Similar to the Ethereum base fees, if a validator processes more than the target load, it increases the base fee based on a deterministic formula; conversely, if it processes less, the fee decreases. These heartbeat messages create a picture of current demand, without any validator needing to agree on a single global value.
However, here's the clever part: users and validators don't rely on a single heartbeat; instead, they look at a quorum.
How Alice Picks Her Fee
At the start of an epoch, Alice waits a short time (just enough for messages to get around—call it 2Δ). Then she collects all the heartbeat messages she sees for the current epoch.
She sorts them, picks the 2f + 1 highest base fee estimates (where f is the max number of faulty validators), and takes the median. That's the base fee she uses for all transactions in this epoch.
No bidding wars. No retry. Just one predictable number.

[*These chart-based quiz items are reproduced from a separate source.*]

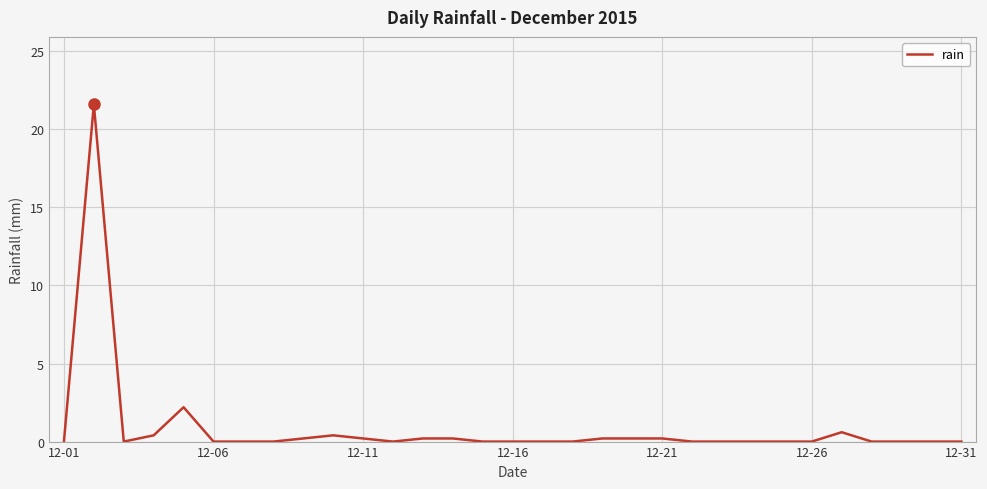

Reading left to right, what are all the values shown in this chart?

0.0	21.6	0.0	0.4	2.2	0.0	0.0	0.0	0.2	0.4	0.2	0.0	0.2	0.2	0.0	0.0	0.0	0.0	0.2	0.2	0.2	0.0	0.0	0.0	0.0	0.0	0.6	0.0	0.0	0.0	0.0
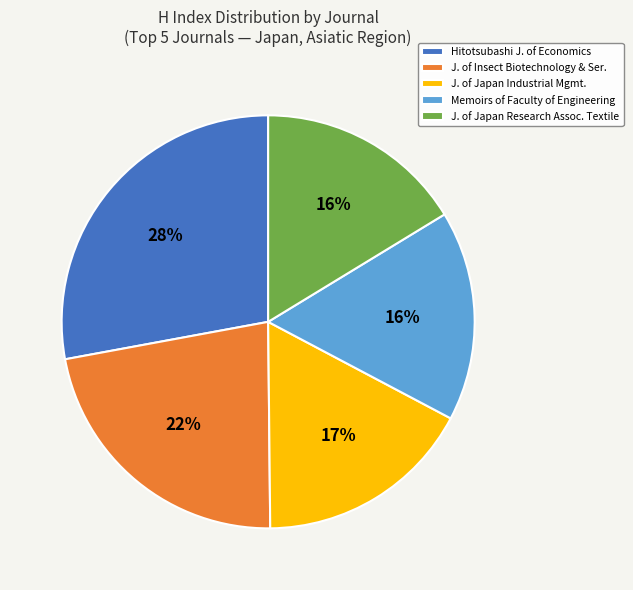

To the nearest percent, what is the average slice percentage?

20%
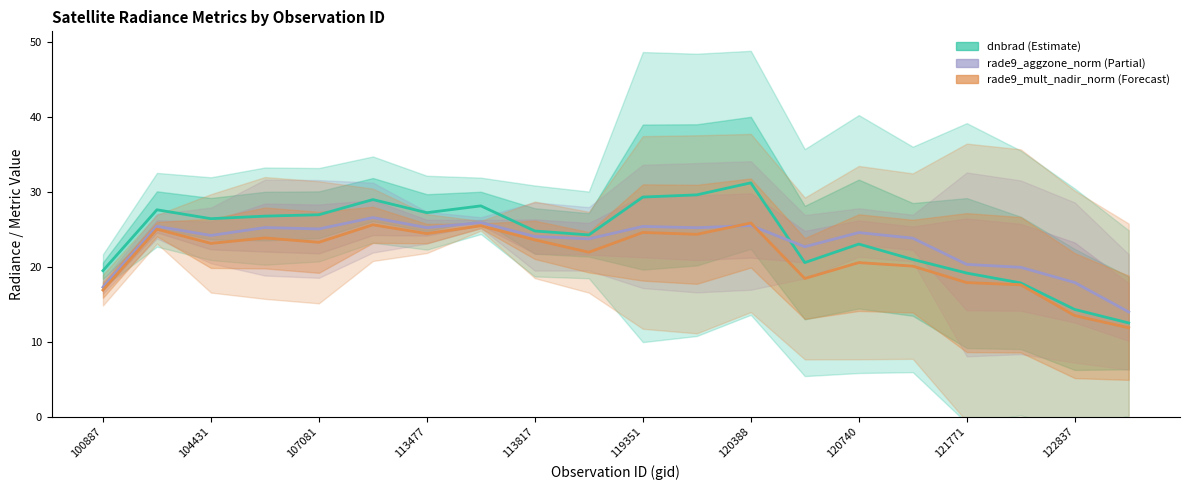

True or false: dnbrad (Estimate) and rade9_mult_nadir_norm (Forecast) cross at least once.

False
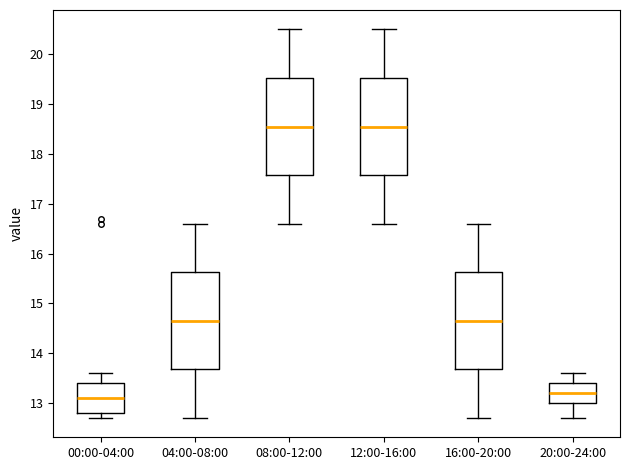

Reading left to right, transcribe this box plot: for each box, give where its median line is, the range the box spans, and where its two whiskers end, as read against the y-axis. The values are not printed on the chart, so give them approximately, as read against the axis.

00:00-04:00: median 13.1, box 12.8 to 13.4, whiskers 12.7 to 13.6
04:00-08:00: median 14.7, box 13.7 to 15.6, whiskers 12.7 to 16.6
08:00-12:00: median 18.6, box 17.6 to 19.5, whiskers 16.6 to 20.5
12:00-16:00: median 18.6, box 17.6 to 19.5, whiskers 16.6 to 20.5
16:00-20:00: median 14.7, box 13.7 to 15.6, whiskers 12.7 to 16.6
20:00-24:00: median 13.2, box 13.0 to 13.4, whiskers 12.7 to 13.6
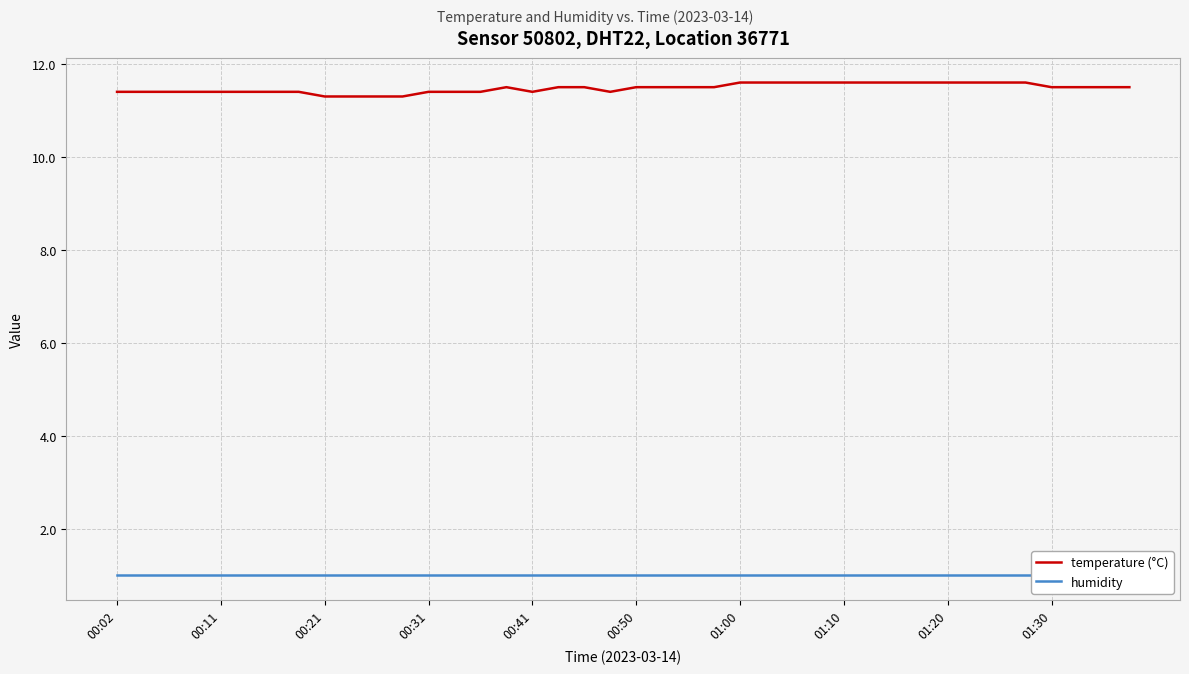

The value of temperature (°C) at 00:41 is 6.4. True or false?

False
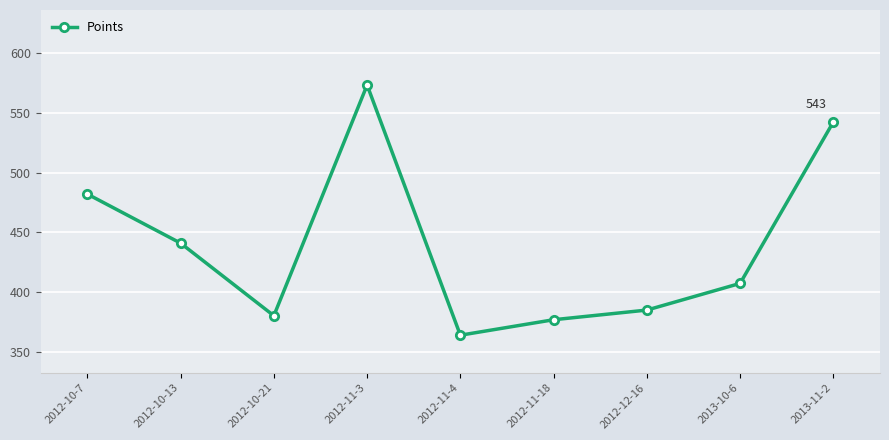

List the labels in order of value, smallest first.

2012-11-4, 2012-11-18, 2012-10-21, 2012-12-16, 2013-10-6, 2012-10-13, 2012-10-7, 2013-11-2, 2012-11-3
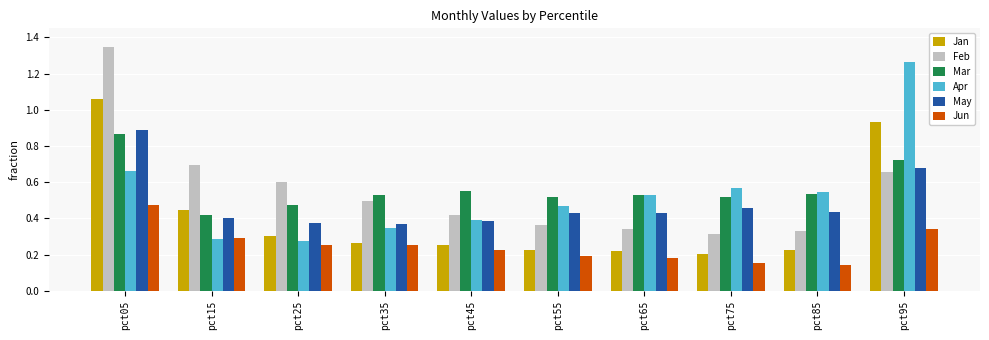

How many series are shown in this chart?

6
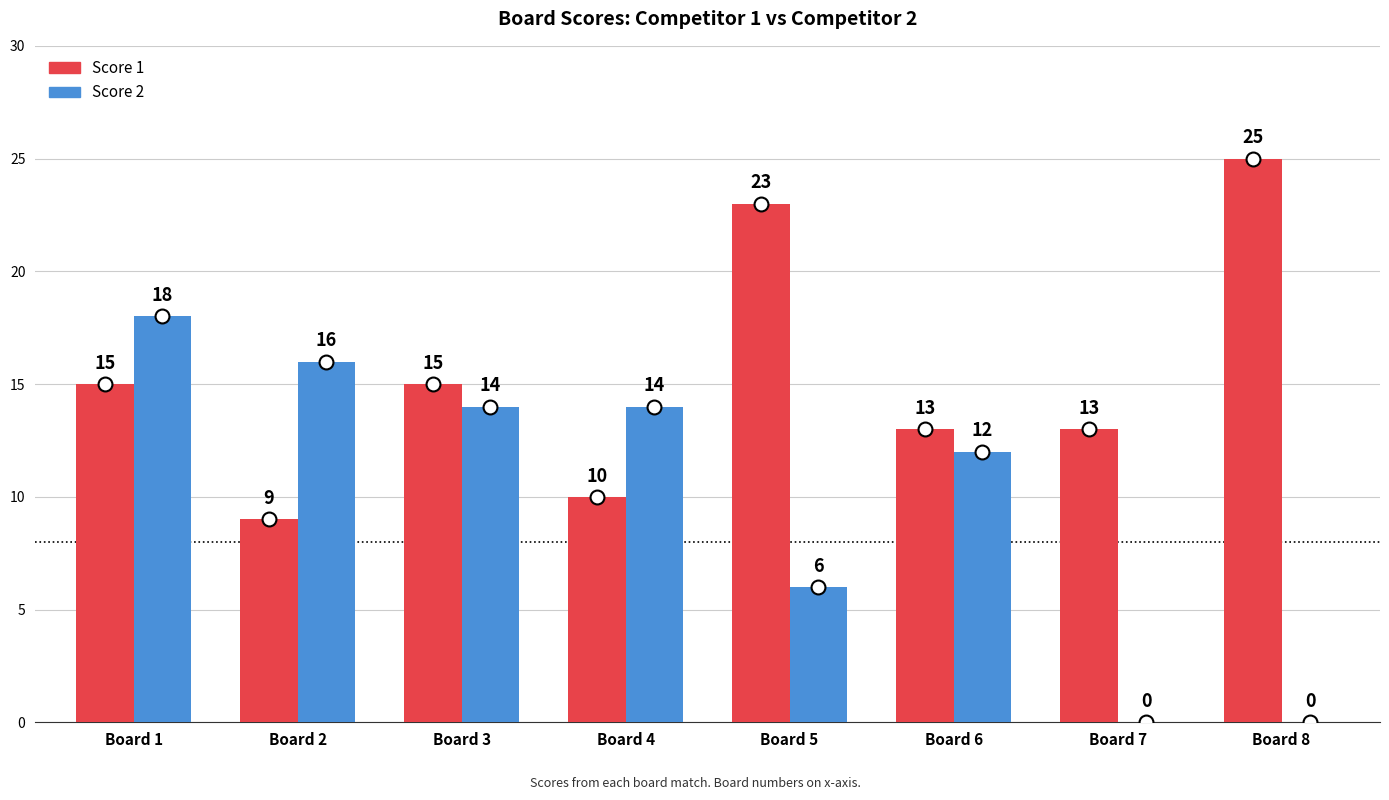

What is the approximate value of Score 1 at Board 7?

13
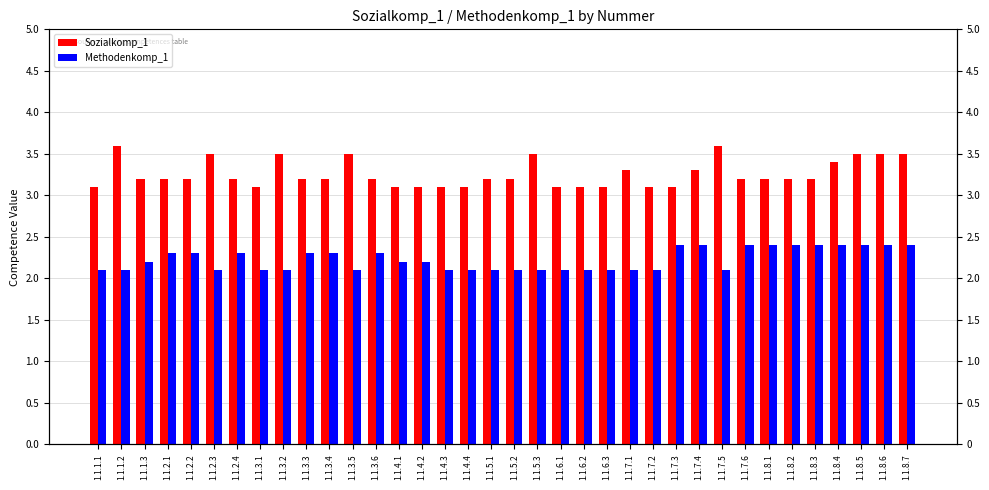

Where is Sozialkomp_1 nearest to the value 3?

1.1.1.1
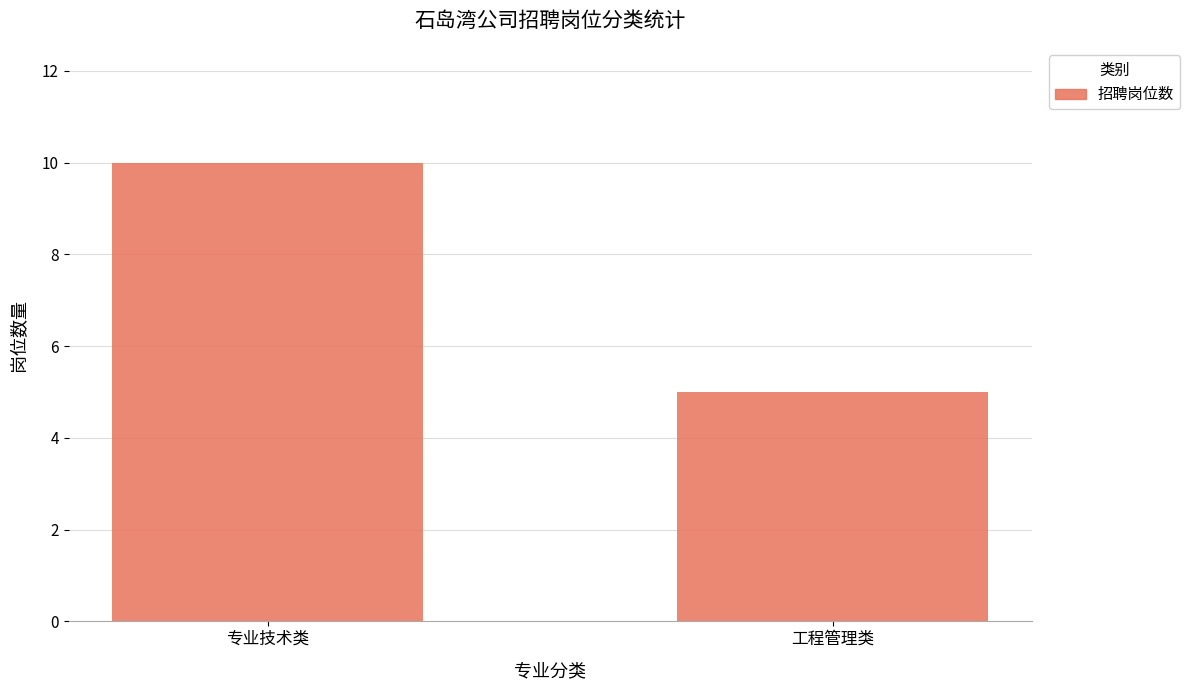

What is the average value?

8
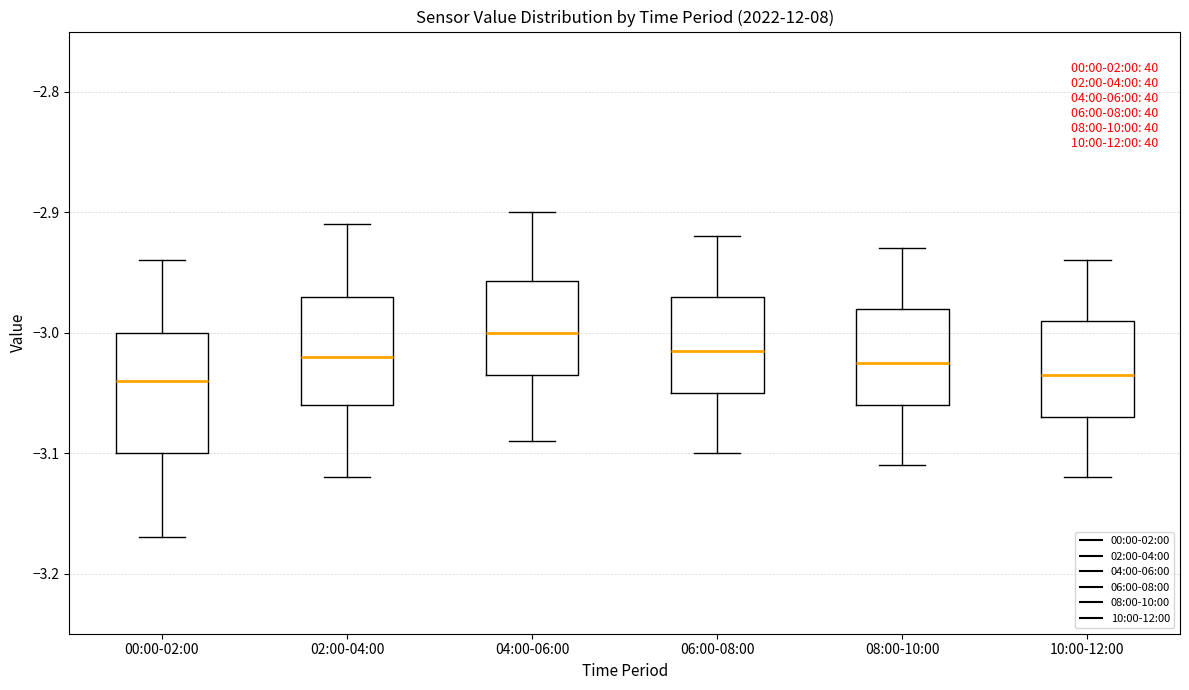

Reading left to right, transcribe this box plot: for each box, give where its median line is, the range the box spans, and where its two whiskers end, as read against the y-axis. The values are not printed on the chart, so give them approximately, as read against the axis.

00:00-02:00: median -3.04, box -3.10 to -3.00, whiskers -3.17 to -2.94
02:00-04:00: median -3.02, box -3.06 to -2.97, whiskers -3.12 to -2.91
04:00-06:00: median -3.00, box -3.03 to -2.96, whiskers -3.09 to -2.90
06:00-08:00: median -3.01, box -3.05 to -2.97, whiskers -3.10 to -2.92
08:00-10:00: median -3.02, box -3.06 to -2.98, whiskers -3.11 to -2.93
10:00-12:00: median -3.03, box -3.07 to -2.99, whiskers -3.12 to -2.94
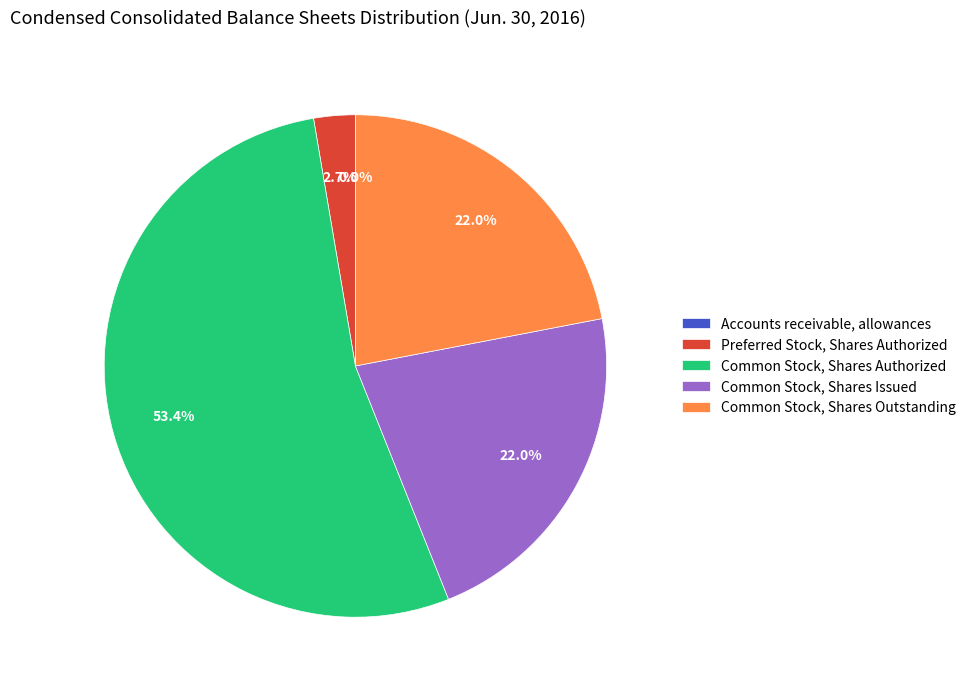

Approximately how many times larger is the value at Common Stock, Shares Authorized compared to Common Stock, Shares Outstanding?

2.4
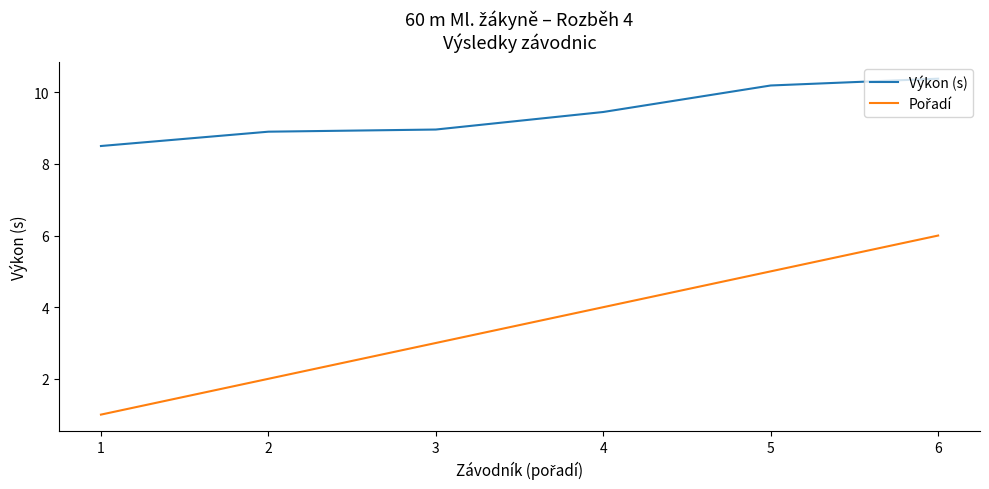

What is the minimum value shown in the chart?

1.0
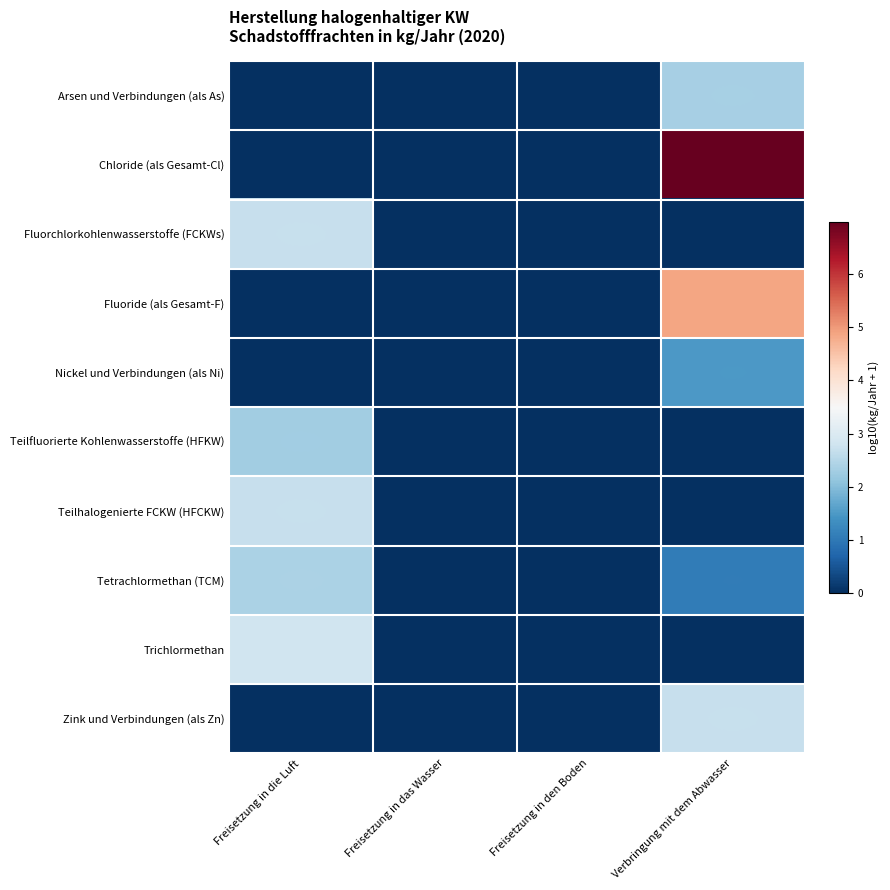

At which category is the sum across all series the highest?

Verbringung mit dem Abwasser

How Validators Decide What to Accept
Each validator does the same, but in reverse. They also collect heartbeat messages. However, instead of selecting the highest 2f + 1, they choose the lowest 2f + 1. Again, they take the median, and that becomes their local threshold. If Alice's transaction fee is at or above this number, they accept it.
This asymmetry is intentional: Alice uses the high end to ensure her fee clears every honest validator's threshold. Validators use the low end to ensure they don't reject honest users unnecessarily. This ensures that even if validators and users see a different set of heartbeat messages, they have a valid clearing price.
But let's play it out to be sure. Say there are four validators, and one is malicious.
- Sharing the local estimates. The honest ones report base fees of $99, $100, and $101. The malicious validator could have said anything or nothing at all. For the sake of the example, the malicious validator sends nothing to the first validator, $0 to the second one and ∞ to both the third one and the user.
- Alice’s gas price. Alice collects the three (2f +1) highest heartbeats [$100, $101, ∞] and computes the median value $101 as the price for the current epoch. Note here that if the malicious guy would have sent $0 to Alice, then she would have computed the gas price to be $100. We will see in the next step that any value greater or equal to $100 would have been valid.
- Validators gas price. The validators each take the three lowest values and compute their medians - $99, $100, and $99, respectively. Regardless of the estimate sent by the malicious guy, the gas price for the validators are lower than $100 and greater than $99.
- Alice uses $101 as the gas price for her transaction, which is greater than the local estimates of all the honest validators; therefore, she receives sufficient attestations to confirm her transaction.
What it Achieves
With the heartbeat construction, pod achieves what traditional systems rely on consensus to do:
- Honest users' transactions are accepted by all honest validators.
- Fees are predictable – users don't need to guess or overpay; they just include the base fee.
- The system stays responsive under load, balancing the throughput and price.
- The fee mechanism protects the system from denial-of-service attacks; validators follow simple rules to filter out low-paying transactions.
- Users pay a fair price; one that comes from, or lies between, honest validator estimates.
And it does all of this without consensus. It's the kind of design that makes consensusless systems not just fast, but usable.
TL;DR
Consensusless systems like pod can execute transactions efficiently, but setting fair transaction fees without coordination is challenging. Traditional approaches rely on global agreement to reflect load and adjust fees. pod's heartbeat construction solves this by (i) structuring time into epochs, (ii) sharing local load estimates, and (iii) letting users and validators coordinate on fees via quorums. The result is a transaction pricing mechanism that's fair and predictable, without compromising the performance gains that come from avoiding consensus in the first place.